Pensando nisso, muitos hospitais estão se abrindo para que animais de estimação possam visitar seus tutores, o que pode afetar de maneira muito positiva na recuperação dos pacientes.

O paciente ficou bastante emocionado ao se encontrar com seu cãozinho. (Foto: Reprodução / Inaê Brandão / G1 RR)

Em Roraima, o pedreiro Márcio Pereira, de 52 anos, paciente com esclerose lateral amiotrófica (ELA), já estava internado há três meses sem poder sair do hospital por depender de um ventilador mecânico para respira. Isso fez com que ele começasse a apresentar um quadro de depressão. Foi aí que a equipe médica liberou a visita do cãozinho Barney, grande companheiro do pedreiro.

Márcio perdeu muitos movimentos do corpo, mas sua mente continua ativa e ele se comunica com a família somente os olhos. Um dia, ele indicou que queria ver o animal. “Um dia a gente percebeu que ele estava perguntando sobre alguém, mas a gente dizia vários nomes, mas ele dizia que não. Aí eu lembrei do Barney e era dele que ele queria saber”, disse Francisca Silva, esposa de Márcio.

“Ele ouve tudo, porém não se move, não interage, mas está acordado. Com esse quadro de depressão nós decidimos fazer alguma coisa pelo seu Márcio, o que resultou na vinda do animal”, explicou o médico Patrick Araújo, coordenador do Grande Trauma do Hospital Geral de Roraima, setor onde Márcio está internado.

O tutor chorou de emoção e alegria ao ver o cachorro. (Foto: Reprodução / Inaê Brandão / G1 RR)

Antes de levar o animal até o hospital todas as questões relacionadas à vacinação e higiene do hospital foram verificadas. O encontro entre cachorro e tutor aconteceu no jardim do Hospital Geral de Roraima, onde o paciente está internado, e essa foi a primeira vez que um animal visitou o local.
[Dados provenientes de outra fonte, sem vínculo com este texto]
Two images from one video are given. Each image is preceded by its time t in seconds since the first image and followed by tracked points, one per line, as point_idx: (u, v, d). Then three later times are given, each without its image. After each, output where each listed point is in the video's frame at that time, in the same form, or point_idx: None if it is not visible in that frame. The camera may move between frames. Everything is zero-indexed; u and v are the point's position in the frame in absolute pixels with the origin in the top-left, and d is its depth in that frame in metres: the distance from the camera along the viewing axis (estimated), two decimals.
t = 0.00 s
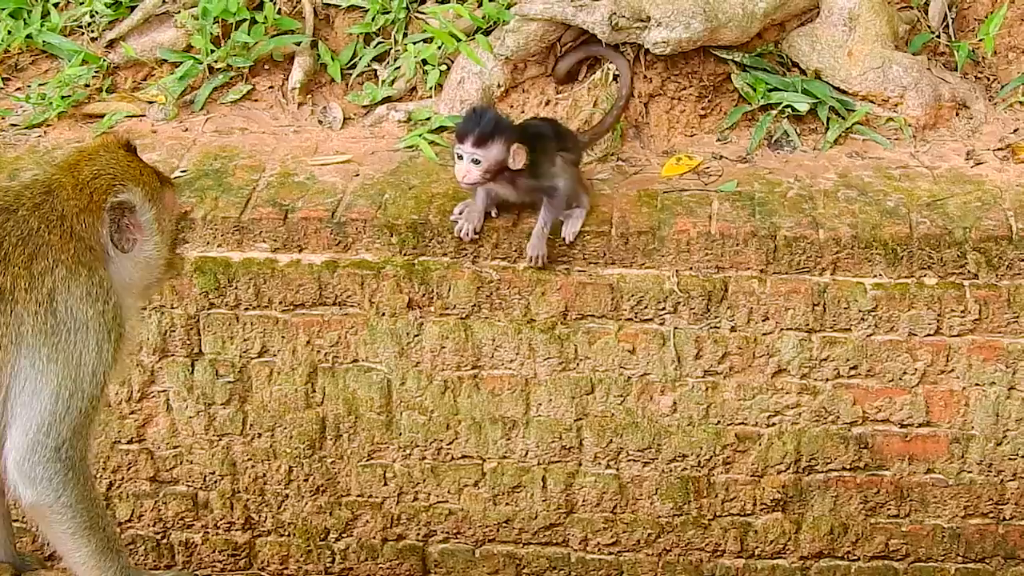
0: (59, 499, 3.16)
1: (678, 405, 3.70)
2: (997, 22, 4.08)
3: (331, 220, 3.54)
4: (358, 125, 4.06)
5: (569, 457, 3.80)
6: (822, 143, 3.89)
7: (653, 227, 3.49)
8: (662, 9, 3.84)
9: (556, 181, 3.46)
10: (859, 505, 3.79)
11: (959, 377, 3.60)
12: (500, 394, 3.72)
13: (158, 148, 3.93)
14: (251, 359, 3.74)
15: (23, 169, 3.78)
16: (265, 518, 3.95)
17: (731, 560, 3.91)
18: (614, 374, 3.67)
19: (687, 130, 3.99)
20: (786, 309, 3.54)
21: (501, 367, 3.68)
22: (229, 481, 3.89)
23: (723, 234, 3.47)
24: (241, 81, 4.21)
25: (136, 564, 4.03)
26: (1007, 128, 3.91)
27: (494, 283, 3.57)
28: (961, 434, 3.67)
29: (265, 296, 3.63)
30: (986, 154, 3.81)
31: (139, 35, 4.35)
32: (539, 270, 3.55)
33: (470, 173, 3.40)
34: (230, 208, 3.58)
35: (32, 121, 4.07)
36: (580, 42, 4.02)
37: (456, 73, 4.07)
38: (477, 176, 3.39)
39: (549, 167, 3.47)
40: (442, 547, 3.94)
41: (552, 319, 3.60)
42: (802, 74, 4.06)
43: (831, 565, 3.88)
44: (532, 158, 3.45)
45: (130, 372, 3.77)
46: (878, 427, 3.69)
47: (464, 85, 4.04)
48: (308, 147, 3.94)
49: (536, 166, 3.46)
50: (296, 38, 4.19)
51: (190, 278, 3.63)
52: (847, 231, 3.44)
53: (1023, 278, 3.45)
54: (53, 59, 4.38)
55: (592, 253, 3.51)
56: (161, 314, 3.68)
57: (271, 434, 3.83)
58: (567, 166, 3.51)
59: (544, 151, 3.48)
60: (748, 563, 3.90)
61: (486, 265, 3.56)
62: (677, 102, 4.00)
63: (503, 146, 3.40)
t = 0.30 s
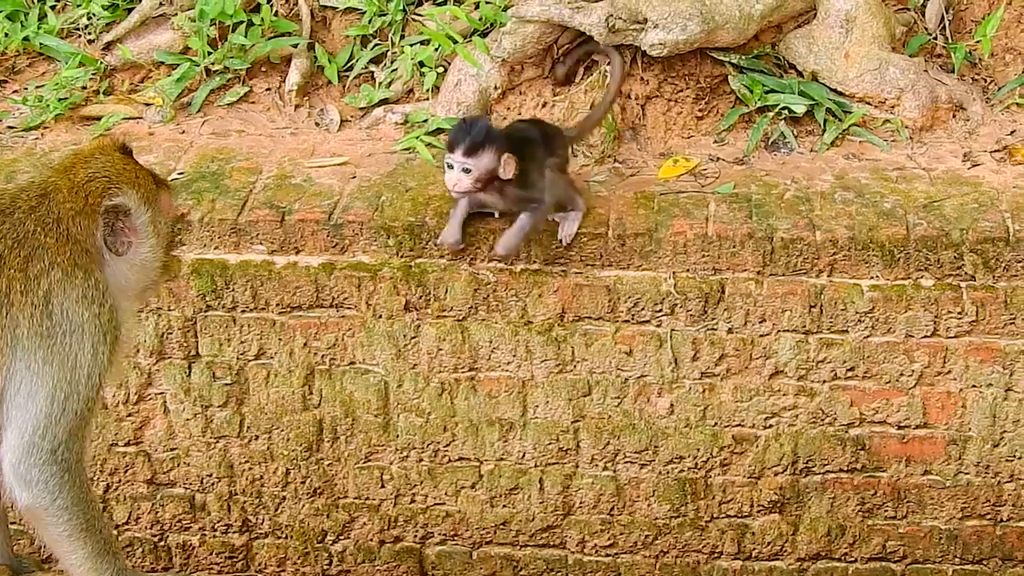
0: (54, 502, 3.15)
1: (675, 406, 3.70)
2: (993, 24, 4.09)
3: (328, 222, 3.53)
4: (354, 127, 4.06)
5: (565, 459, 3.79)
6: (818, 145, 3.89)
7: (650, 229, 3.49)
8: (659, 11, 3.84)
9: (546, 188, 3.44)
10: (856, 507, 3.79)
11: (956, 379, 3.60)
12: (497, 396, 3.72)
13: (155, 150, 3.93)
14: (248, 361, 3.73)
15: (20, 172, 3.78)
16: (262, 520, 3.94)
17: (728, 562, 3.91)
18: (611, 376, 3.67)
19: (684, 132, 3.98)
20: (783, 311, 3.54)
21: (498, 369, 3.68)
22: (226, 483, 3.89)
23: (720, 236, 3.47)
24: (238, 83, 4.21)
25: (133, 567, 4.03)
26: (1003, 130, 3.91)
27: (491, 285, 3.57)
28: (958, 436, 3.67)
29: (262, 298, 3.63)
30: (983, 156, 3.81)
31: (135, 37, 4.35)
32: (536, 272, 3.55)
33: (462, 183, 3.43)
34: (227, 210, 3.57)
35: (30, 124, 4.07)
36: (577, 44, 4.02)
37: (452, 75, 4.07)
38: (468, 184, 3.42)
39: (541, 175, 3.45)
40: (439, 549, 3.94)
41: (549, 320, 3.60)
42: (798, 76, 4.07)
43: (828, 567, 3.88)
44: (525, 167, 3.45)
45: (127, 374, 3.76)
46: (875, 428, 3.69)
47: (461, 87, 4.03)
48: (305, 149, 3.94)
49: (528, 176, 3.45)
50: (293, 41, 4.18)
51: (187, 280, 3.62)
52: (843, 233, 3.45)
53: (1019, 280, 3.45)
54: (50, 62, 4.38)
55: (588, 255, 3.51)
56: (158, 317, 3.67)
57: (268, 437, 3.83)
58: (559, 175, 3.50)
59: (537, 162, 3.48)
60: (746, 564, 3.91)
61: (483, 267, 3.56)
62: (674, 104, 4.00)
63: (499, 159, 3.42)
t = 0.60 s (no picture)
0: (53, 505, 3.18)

O resultado foi bastante positivo e percebido por todos que participam do tratamento do paciente, que chorou de emoção e alegria ao ver o seu companheiro de quatro patas. “O choro foi de emoção, alegria”, disse a psicóloga Carolina Scheffer, que acompanhou a visita do animal.

“Como a gente sabe que a limitação dele é permanente, precisamos ofertar a uma boa qualidade de vida, algo que garanta bem estar. Esse reencontro sem dúvida foi tudo isso. Notamos toda a satisfação dele em ver o cachorro”, afirmou a psicóloga.

Os médicos perceberam como o encontro afetou de forma positiva o paciente. (Foto: Reprodução / Inaê Brandão / G1 RR)

O encontro teve um resultado tão positivo para o paciente que a direção do hospital agora pensa em utilizar isso como método de tratamento. “Esse contato foi muito bom, ele ficou muito feliz. Existem estudos que mostram que tratamento com pets ajudam na autoestima e desenvolvimento do paciente, principalmente o neurológico. Vou sentar com a equipe Multi-T para vermos novas possibilidades e estudarmos um tratamento alternativo, mais humanizado”, afirmou o médico Patrick Araújo.